Multiple Persönlichkeit

Sizilien ist und bleibt auch im 21. Jahrhundert in vielerlei Hinsicht ein Mysterium. Die exzessive Heiligenverehrung gehört dazu.

Da gibt es außerhalb Avolas, direkt an der SS115 diesen Bildstock mit einer Figur des Heiligen Sebastian. San Sebastiano. Mir ist diese kleine Kapelle schon vor längerer Zeit aufgefallen, weil ich oft daran vorbeigefahren bin. Denn dort werden nicht nur Blumen abgelegt. Dort hängen auch regelmäßig Kleidungsstücke am Gitter der Votivkapelle.

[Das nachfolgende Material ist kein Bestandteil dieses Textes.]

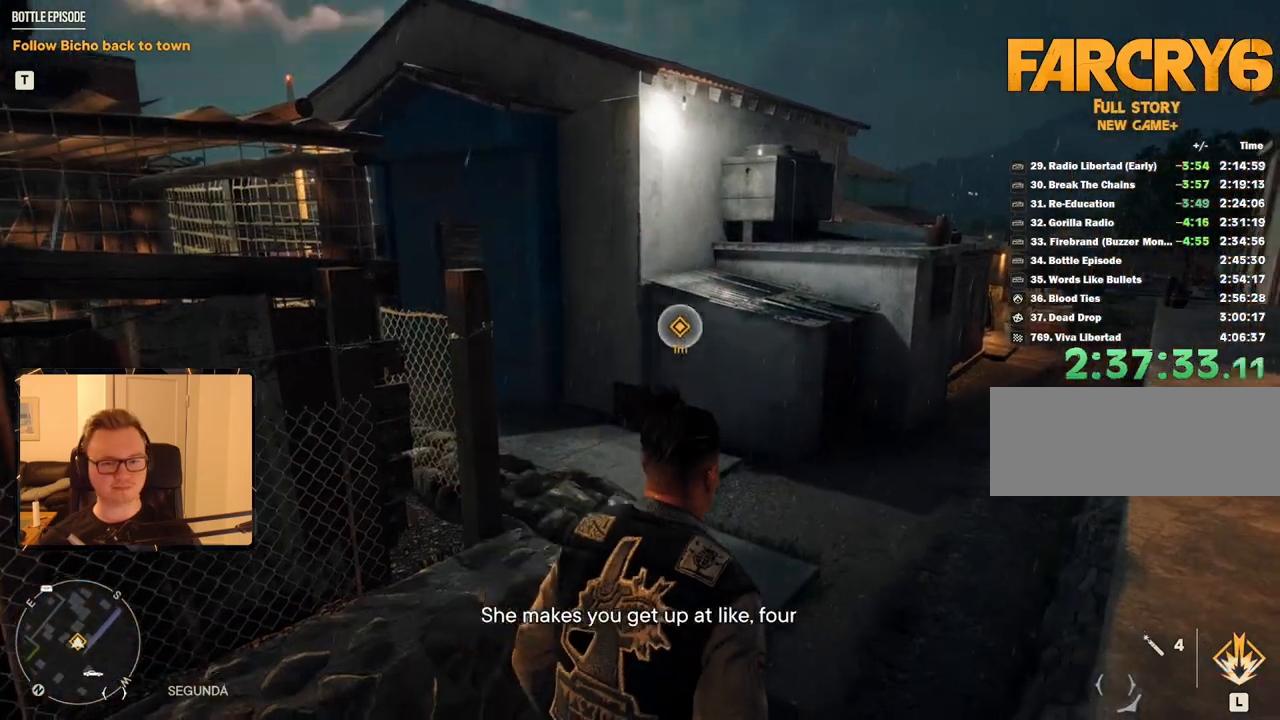
{"keys": [], "mouse": [], "events": [[100, "w", "down"], [383, "w", "up"]]}
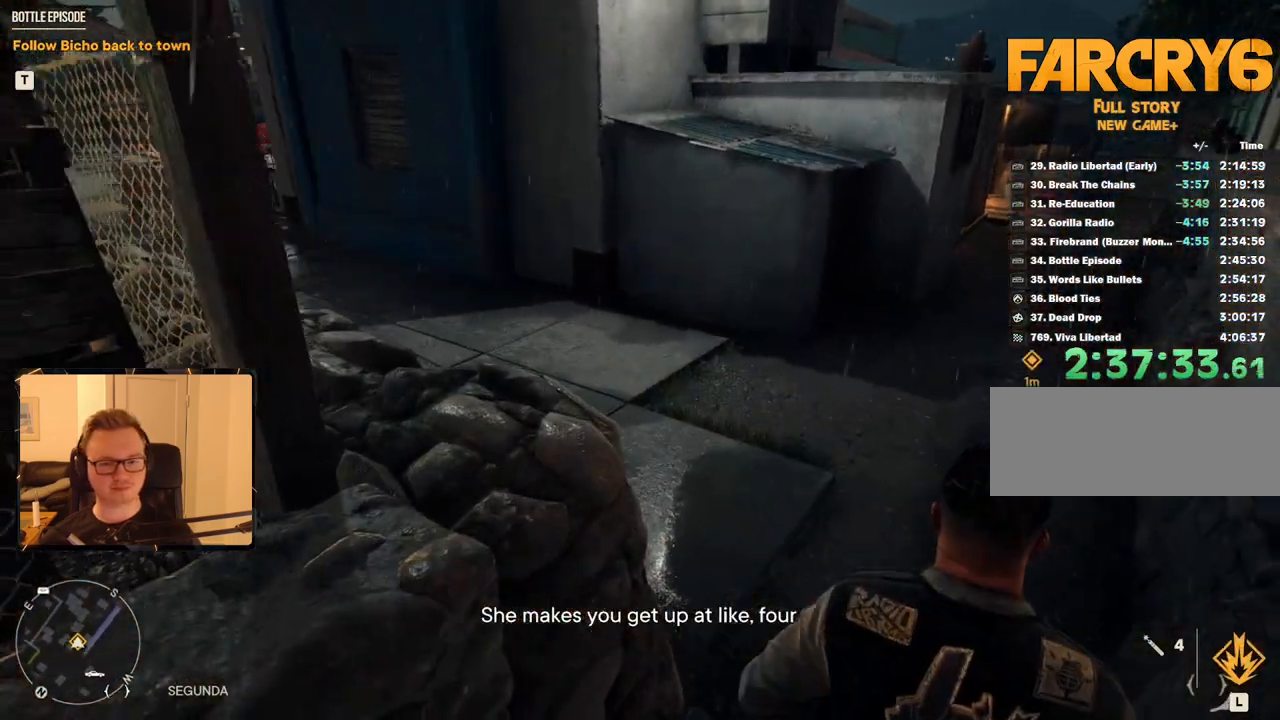
{"keys": ["d"], "mouse": [], "events": [[316, "d", "down"]]}
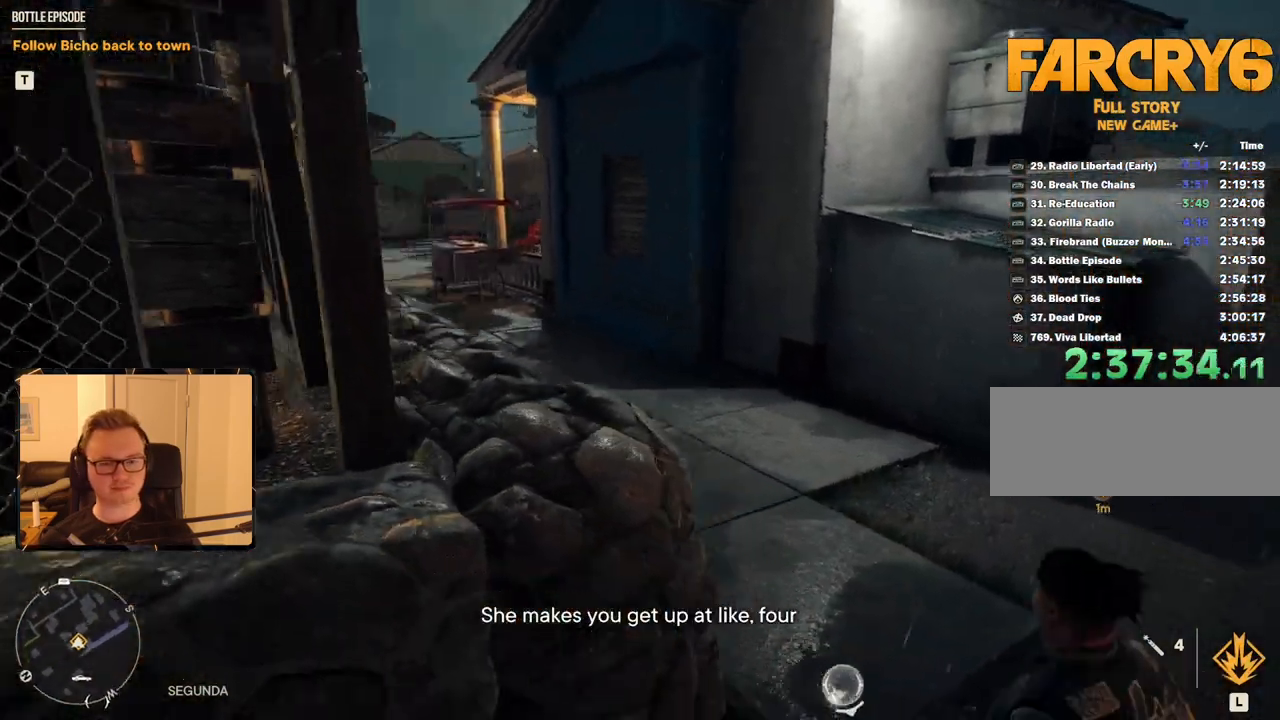
{"keys": [], "mouse": [], "events": [[183, "w", "down"], [416, "d", "up"], [416, "w", "up"]]}
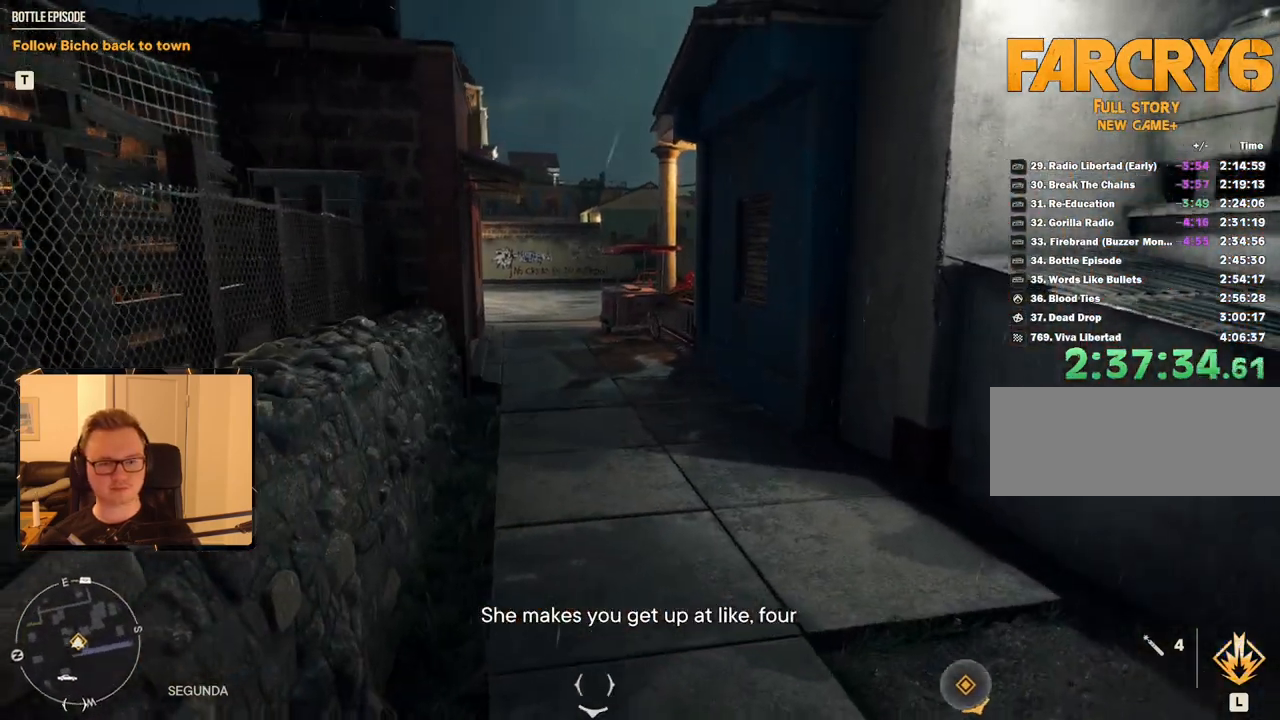
{"keys": [], "mouse": [], "events": []}
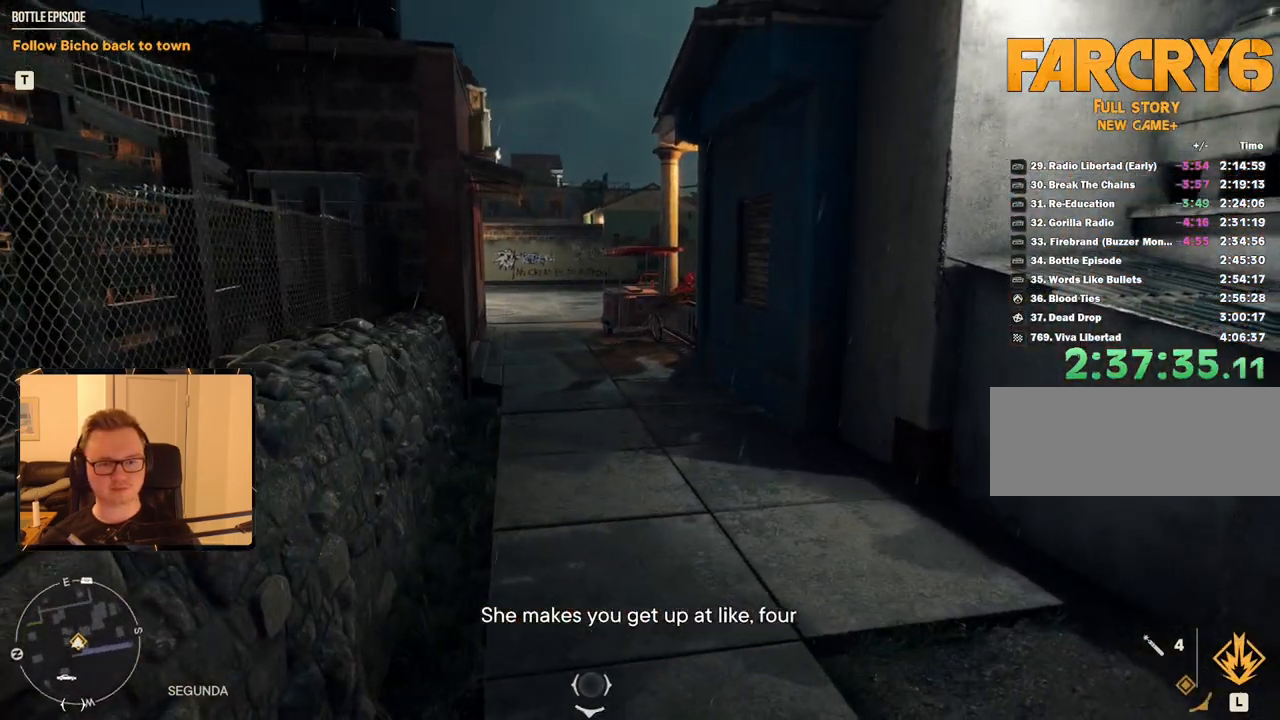
{"keys": [], "mouse": [], "events": []}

Jetzt habe ich mir dieses Szenario aus der Nähe angeschaut. Da liegen Unmengen an Blumen und Kleidung, hauptsächlich in Kindergröße. Im Gitter, hinter dem die Heiligenfigur eingesperrt ist, stecken unter anderem eine Brille und das Foto eines jungen Mannes. Rosenkränze, logisch, garnieren dieses Stillleben, das mir Rätsel aufgibt.

Die Fakten lassen sich leicht recherchieren. Wobei ich auch da ins Staunen gerate: ich hätte nicht gedacht, dass diese unscheinbare Kapelle am Straßenrand noch heute eine solche Bedeutung für die Menschen in Avola hat.

Früher sind die Männer wohl nackt, nur mit einer roten Schärpe bekleidet, zu dieser Kapellen gepilgert. Mittlerweile tragen sie zur Schärpe immerhin weiße Kleidung. Gehuldigt wird in Avola einem Heiligen, dem die Menschen multifunktionale Kräfte zuschreiben, die mitten im Jetzt wirken sollen. Unter anderem gilt er als durchbohrtes Vorbild der Sportler.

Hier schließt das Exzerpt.